Em seguida, esses dois dispositivos foram colocados nos braços dos pacientes. O médico entrou em uma máquina de ressonância magnética espelhada, de onde conseguia olhar para o rosto de seu paciente, e também recebeu um aparelho com três botões. Os pesquisadores disseram ao médico que o botão ‘tratar’ faria com que o paciente recebesse estímulos de dor e, em seguida, de alívio; o ‘não tratar’ faria com que o indivíduo sentisse dor, mas não recebesse estímulo de alívio; e o ‘controlar’ não provocaria nem dor e nem alívio ao paciente. No entanto, as atrizes que se faziam passar por pacientes não receberam, em nenhum momento, estímulos de dor e nem de alívio, mas faziam expressões faciais neutras (sem dor) ou de dor de acordo com o botão pressionado pelo médico.
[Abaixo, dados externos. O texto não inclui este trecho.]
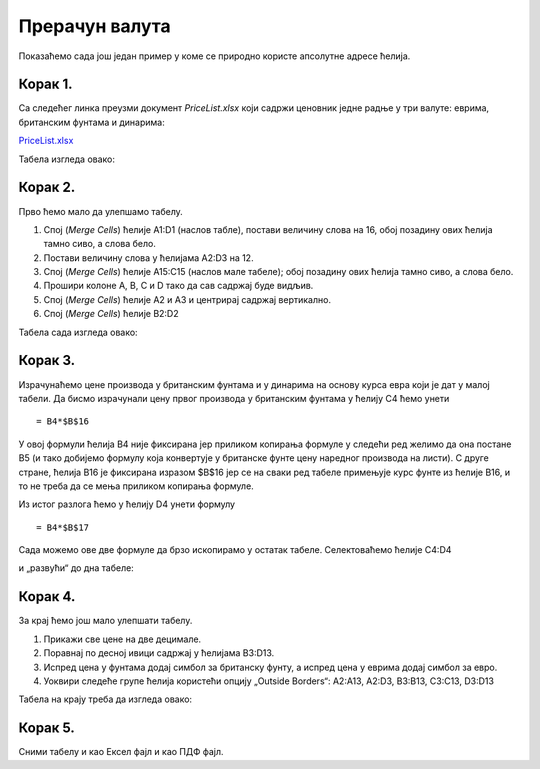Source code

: Прерачун валута
==============================


Показаћемо сада још један пример у коме се природно користе апсолутне адресе ћелија.

Корак 1.
------------------------------

Са следећег линка преузми документ *PriceList.xlsx* који садржи ценовник једне радње у три валуте: еврима, британским фунтама и динарима:

`PriceList.xlsx <https://petljamediastorage.blob.core.windows.net/root/Media/Default/Kursevi/programiranje_II/epodaci/PriceList.xlsx>`_

Табела изгледа овако:


.. image:: ../../_images/PriceList1.jpg
   :width: 600px
   :align: center

Корак 2.
--------------------------------

Прво ћемо мало да улепшамо табелу.

1. Спој (*Merge Cells*) ћелије A1:D1 (наслов табле), постави величину слова на 16, обој позадину ових ћелија тамно сиво, а слова бело.
2.	Постави величину слова у ћелијама A2:D3 на 12.
3.	Спој (*Merge Cells*) ћелије A15:C15 (наслов мале табеле); обој позадину ових ћелија тамно сиво, а слова бело.
4.	Прошири колоне A, B, C и D тако да сав садржај буде видљив.
5.	Спој (*Merge Cells*) ћелије A2 и A3 и центрирај садржај вертикално.
6.	Спој (*Merge Cells*) ћелије B2:D2

Табела сада изгледа овако:


.. image:: ../../_images/PriceList2.jpg
   :width: 600px
   :align: center

Корак 3.
--------------------

Израчунаћемо цене производа у британским фунтама и у динарима на основу курса евра који је дат у малој табели. Да бисмо израчунали цену првог производа у британским фунтама у ћелију C4 ћемо унети
::

    = B4*$B$16



.. image:: ../../_images/PriceList3.jpg
   :width: 600px
   :align: center


У овој формули ћелија B4 није фиксирана јер приликом копирања формуле у следећи ред желимо да она постане B5
(и тако добијемо формулу која конвертује у британске фунте цену наредног производа на листи).
С друге стране, ћелија B16 је фиксирана изразом \$B\$16 јер се на сваки ред табеле примењује курс фунте из ћелије B16,
и то не треба да се мења приликом копирања формуле.

Из истог разлога ћемо у ћелију D4 унети формулу
::

    = B4*$B$17



.. image:: ../../_images/PriceList4.jpg
   :width: 600px
   :align: center


Сада можемо ове две формуле да брзо ископирамо у остатак табеле. Селектоваћемо ћелије C4:D4


.. image:: ../../_images/PriceList5.jpg
   :width: 600px
   :align: center


и „развући“ до дна табеле:


.. image:: ../../_images/PriceList6.jpg
   :width: 600px
   :align: center

Корак 4.
------------------------

За крај ћемо још мало улепшати табелу.

1. Прикажи све цене на две децимале.
2. Поравнај по десној ивици садржај у ћелијама B3:D13.
3. Испред цена у фунтама додај симбол за британску фунту, а испред цена у еврима додај симбол за евро.
4. Уоквири следеће групе ћелија користећи опцију „Outside Borders“: A2:A13, A2:D3, B3:B13, C3:C13, D3:D13


Табела на крају треба да изгледа овако:


.. image:: ../../_images/PriceList7.jpg
   :width: 600px
   :align: center


Корак 5.
--------------------

Сними табелу и као Ексел фајл и као ПДФ фајл.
Os pesquisadores, então, compararam as imagens do cérebro dos médicos obtidas quando eles pressionaram o botão ‘tratar’ com as quando eles escolhiam a opção ‘controlar’. “Fizemos essa comparação porque em ambos os casos o paciente estava, na concepção do médico, livre da dor. A única diferença é que, na primeira situação, o médico sabia que ele era o responsável pelo alívio da dor, enquanto que no outro caso, ele não tinha nada a ver com a ausência da sensação”, disse a neurocientista Karin Jensen. De acordo com as conclusões da pesquisa, as regiões CPFVL e rACC foram ativadas no cérebro dos médicos somente quando eles acreditavam que foram os responsáveis por reduzir a dor de um paciente.